Juan Melgar
Está derramándose la tarde sobre el puerto, pero el sol no se oculta aún tras los cerros por Los Filos, por San Juan de la Costa y más allá. Sobre nuestras cabezas las aves son líneas que cruzan presurosas los espacios de la ciudad, entretejiéndonosla, dibujándonosla con el trazo efímero de su vuelo, antes que la luz se esconda. Son disparos, policromas balas trazadoras que zumban de un mezquite a una benjamina, al zapote, al eucalipto, a la enorme parota que sombrea la vieja casona en la Esquerro y se entrecruzan –sin jamás chocar-- sobre los techos y las calles y los baldíos-tierradenadie del mapa urbano porteño.
Los gorriones de pechuga encarnada evolucionan en tan ingrávidas como festivas ceremonias de apareamiento; calandrias negroamarillas jalonean las necesarias fibras rubias que penden de las hojas de palma, para con ellas tejer su nido en el envés de aquellos gráciles y verdes abanicos. Hay pájaros carpintero que intentan con sus picos acerados los postreros y algo desganados golpeteos del día sobre las ásperas cortezas de los tamarindos y los mangos, en lo que se antoja una tal vez mentirosa búsqueda de gusanos. (Es el solo de percusiones lo que parecería interesarles). Torcacitas de aleteo terso pasan rasantes a un palmo del suelo para frenar y posarse con maestría y sin ruido en los gastados ladrillos de la barda de aquel solar vecino, abandonado a la incuria y a la especulación predial. El colibrí-chuparrosa mantiene su levedad en equilibrio frente a las blancas copas que son flor del jacalosucho lo que dura el canto dolorido de la pitayera paloma, que brota desde el centro mismo del denso ramajo de la vinorama. Revoloteando la copa de un frondoso guamúchil centenario, la aguililla lanza al universo su chillido retador de rapaz sin falla, mientras desde y sobre la punta de El Mogote (todavía nuestro, apenas ayer), un cenizo grupo de auras da unos ya cansados aletazos vespertinos en busca de refugio, hacia las estilizadas palmas que quedan de lo que fue la huerta del Cocol.
Alas sobre una ciudad que las ignora porque apenas las nota. ¿Quién tiene conciencia que respira? Conforme el sol desciende y las infaltables nubes del ocaso jalan para sí los colores que restan, el solitario, tal vez viudo gavilán pescador abandona sus divisaderos que son querencia en el cerro de la Calavera y navega los espacios maleconeros con estudiada displicencia, para hacer rumbo luego por la Bravo en busca de su nocturna percha, sobre la torre más alta de Telmex.
Queda sólo un breve punto luminoso en los cerros cuando cruza la ciudad de suroeste a noreste la V puntiaguda de la rezagada, última bandada de cormoranes proveniente de Migriño, Pescadero, San Pedrito y Los Lobos, en el Pacífico, donde hoy bucearon todo el santo día y se hartaron de sardinas.
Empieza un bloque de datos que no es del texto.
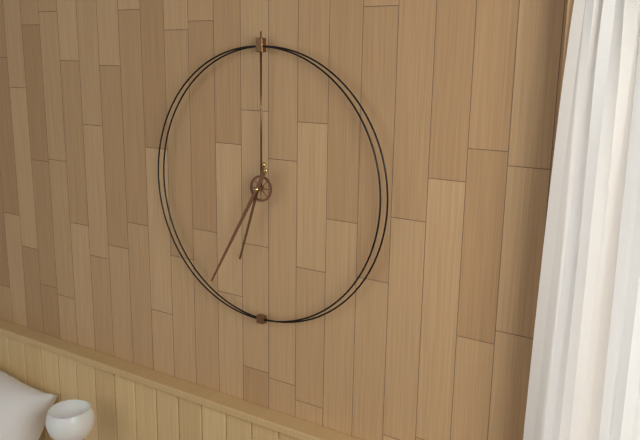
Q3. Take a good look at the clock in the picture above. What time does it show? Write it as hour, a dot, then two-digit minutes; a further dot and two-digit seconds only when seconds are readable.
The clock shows 6.35
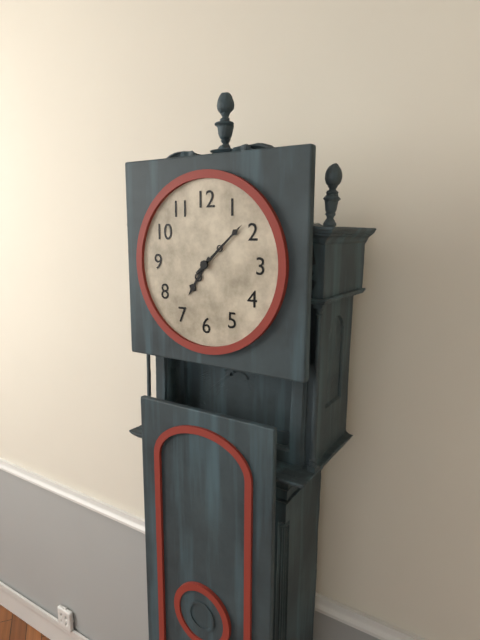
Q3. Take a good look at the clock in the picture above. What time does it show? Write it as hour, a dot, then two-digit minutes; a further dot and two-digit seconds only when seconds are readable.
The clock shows 7.08
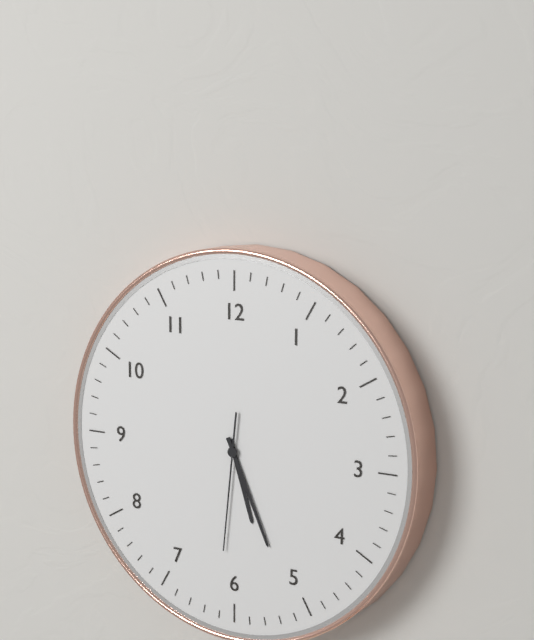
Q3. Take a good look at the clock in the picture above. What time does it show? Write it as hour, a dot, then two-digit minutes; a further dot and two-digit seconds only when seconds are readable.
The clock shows 5.26.31
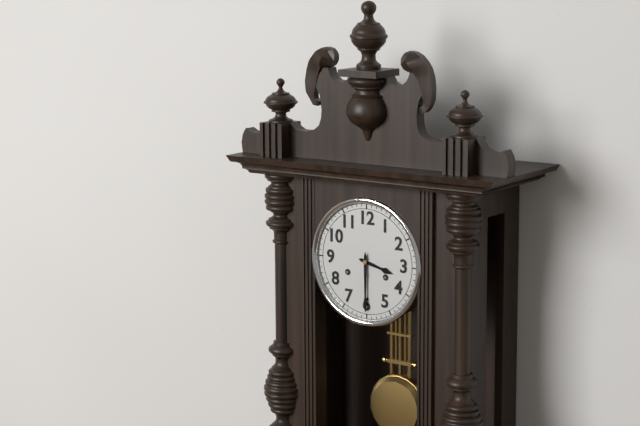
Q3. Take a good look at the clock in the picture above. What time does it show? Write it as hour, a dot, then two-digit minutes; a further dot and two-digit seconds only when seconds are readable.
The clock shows 3.30
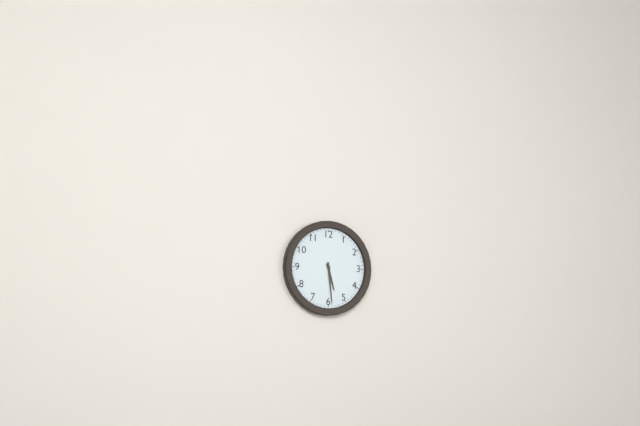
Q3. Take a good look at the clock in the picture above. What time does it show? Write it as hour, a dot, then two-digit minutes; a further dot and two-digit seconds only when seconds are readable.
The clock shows 5.29
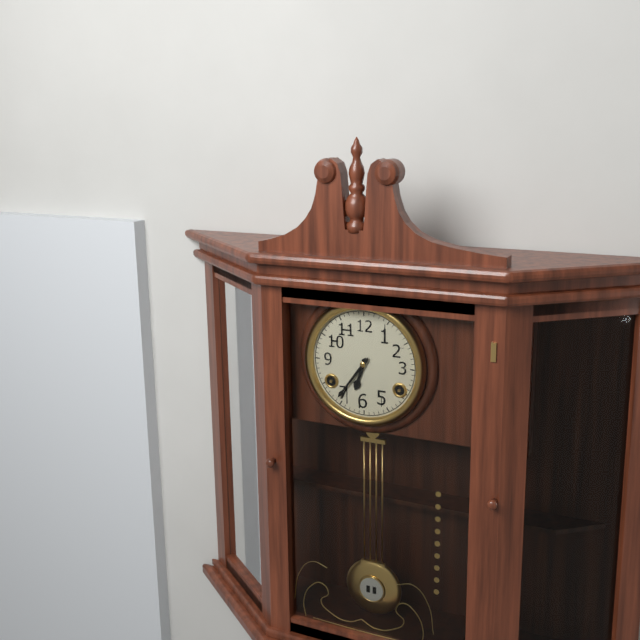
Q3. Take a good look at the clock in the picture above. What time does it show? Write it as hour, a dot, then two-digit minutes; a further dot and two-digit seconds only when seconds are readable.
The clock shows 6.36
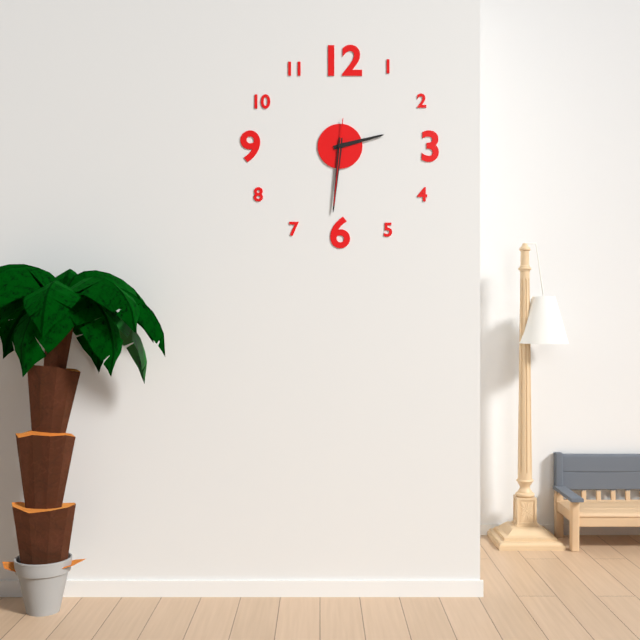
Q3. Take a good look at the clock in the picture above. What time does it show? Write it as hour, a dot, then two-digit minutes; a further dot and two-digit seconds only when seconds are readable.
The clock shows 2.31.31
Van a dormir arracimados y bullidores sobre cálidas piedras en los farallones de las islas del golfo; cruzarán de nuevo esta bahía rumbo al océano al amanecer, como lo han hecho desde hace miles de años, desde cuando estos territorios y sus islas eran guaycuras, eran aripas, eran quizá también pericúes; sitios entonces mostrencos e innominados para románicos códigos y para europeas cartografías.
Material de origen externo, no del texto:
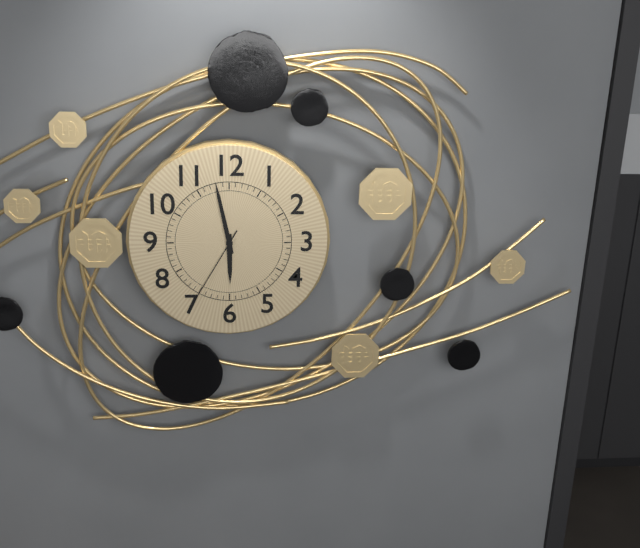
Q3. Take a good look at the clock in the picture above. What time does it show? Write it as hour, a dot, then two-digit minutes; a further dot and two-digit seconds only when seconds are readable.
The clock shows 5.58.35
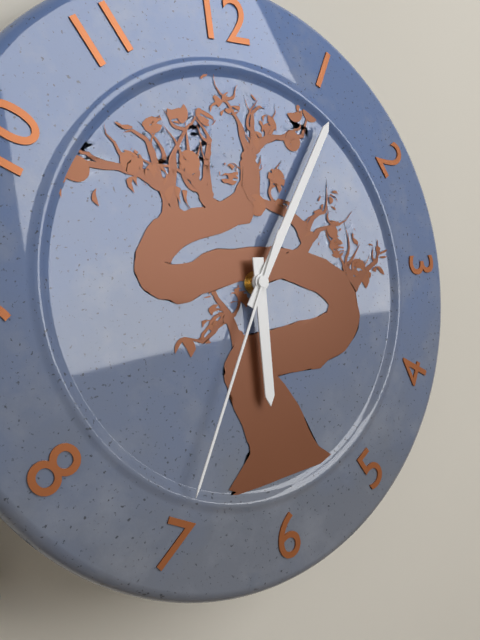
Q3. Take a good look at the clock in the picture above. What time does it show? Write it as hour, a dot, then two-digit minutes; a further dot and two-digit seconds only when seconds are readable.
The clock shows 6.06.35
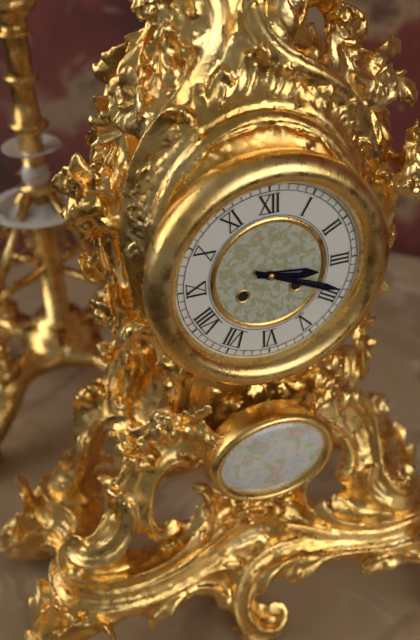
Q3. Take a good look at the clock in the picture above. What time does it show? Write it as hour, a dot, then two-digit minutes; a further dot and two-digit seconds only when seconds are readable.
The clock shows 3.19
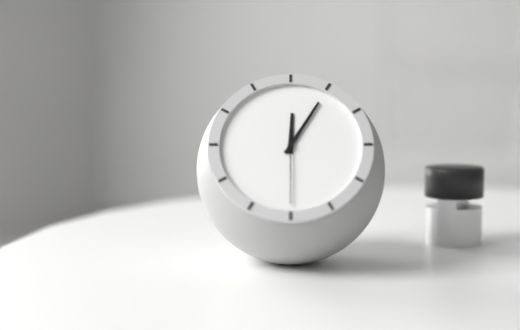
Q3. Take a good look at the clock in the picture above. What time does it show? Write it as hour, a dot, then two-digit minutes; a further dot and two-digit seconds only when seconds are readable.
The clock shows 12.05
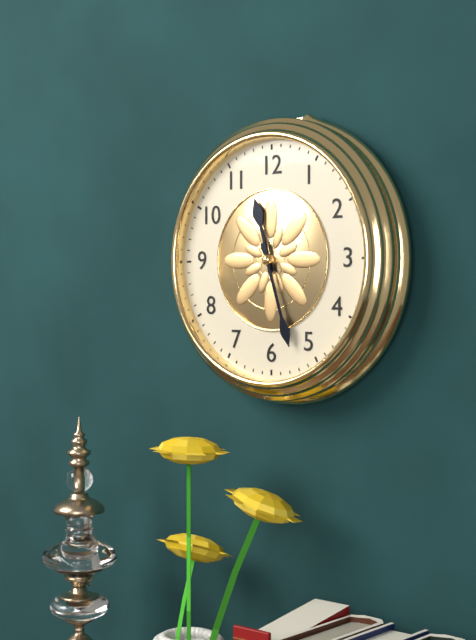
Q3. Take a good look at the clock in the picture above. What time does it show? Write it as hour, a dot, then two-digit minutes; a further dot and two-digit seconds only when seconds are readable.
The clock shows 11.27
Las sombras han caído ya sobre la ciudad. Los gorriones y otras aves diurnas se acomodaron ruidosos en el follaje de los más grandes laureles de la India y ora permanecen quietos. El cielo ha empezado a pertenecer ya a los nocturnos tapacaminos que lo patrullan con errático vuelo; la comba será ahora de los murciélagos que han abandonado sus escondidas y elevadas madrigueras para --al vuelo-- devorar insectos mediante acrobáticas piruetas e imposibles arabescos; el aire va a ser de las lechuzas y tecolotes que en competencia con caseros felinos buscan con ojo experto a descuidados roedores en los baldíos, en los callejones…
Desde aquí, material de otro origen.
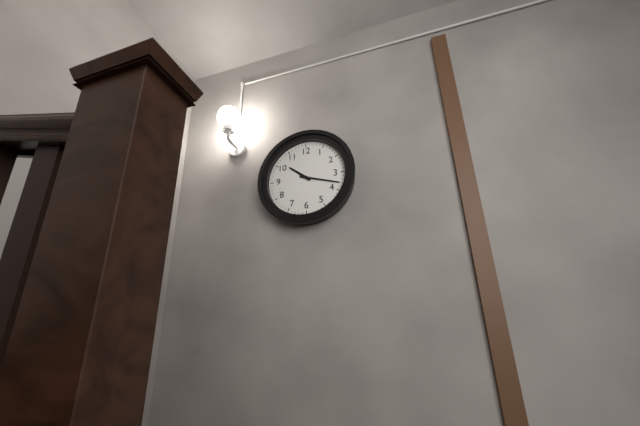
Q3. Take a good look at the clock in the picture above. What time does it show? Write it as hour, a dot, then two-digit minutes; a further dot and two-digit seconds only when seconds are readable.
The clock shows 10.18
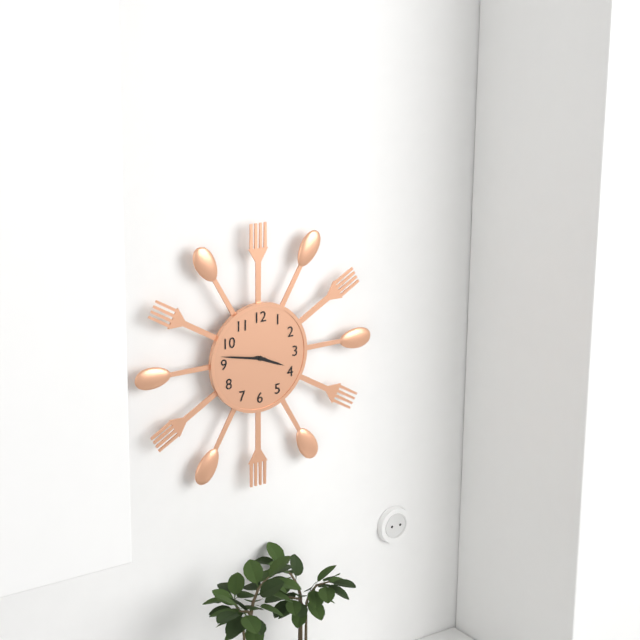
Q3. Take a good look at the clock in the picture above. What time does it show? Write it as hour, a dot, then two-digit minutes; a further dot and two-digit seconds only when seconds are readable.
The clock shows 3.47
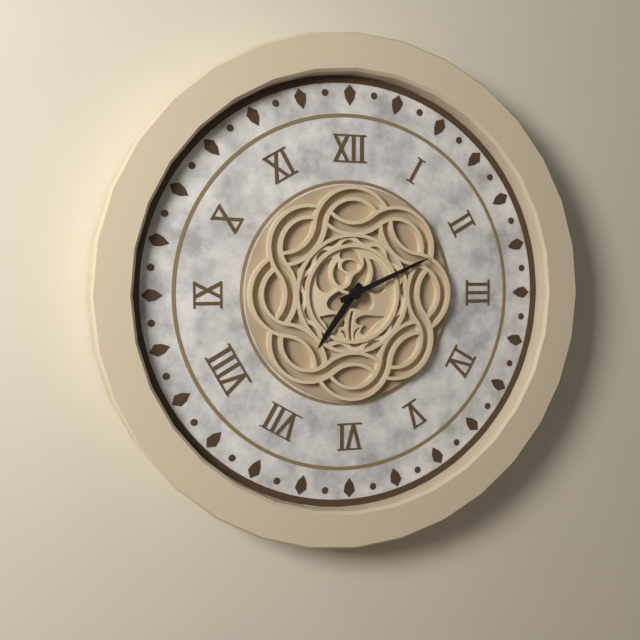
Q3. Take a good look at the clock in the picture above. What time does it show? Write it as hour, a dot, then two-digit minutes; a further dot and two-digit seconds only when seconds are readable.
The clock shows 7.11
Más arriba, los tres planetas de siempre presiden la bóveda celeste sin luna todavía, junto a la Osa Mayor y las Cabrillas y las demás constelaciones cuyos nombres siempre hemos ignorado. Como suspiros veremos pasar por el arco inmutable los brillantes satélites puestos en órbita por naciones poderosas que –inquisitivas y metiches— vigilan sin paranoico permiso nuestro quehacer y aun nuestro no hacer, cuando la amarilla luna de este junio hace su entrada al escenario estelar por los rumbos del cerro Atravesado. Un tecolote canta lúgubre en el palmar de anca’ los Abaroa. Es hora de dejarles La Paz a las nocturnas rapaces. Es momento de abandonar el observatorio e irnos a dormir, a gusto, como si lo mereciésemos.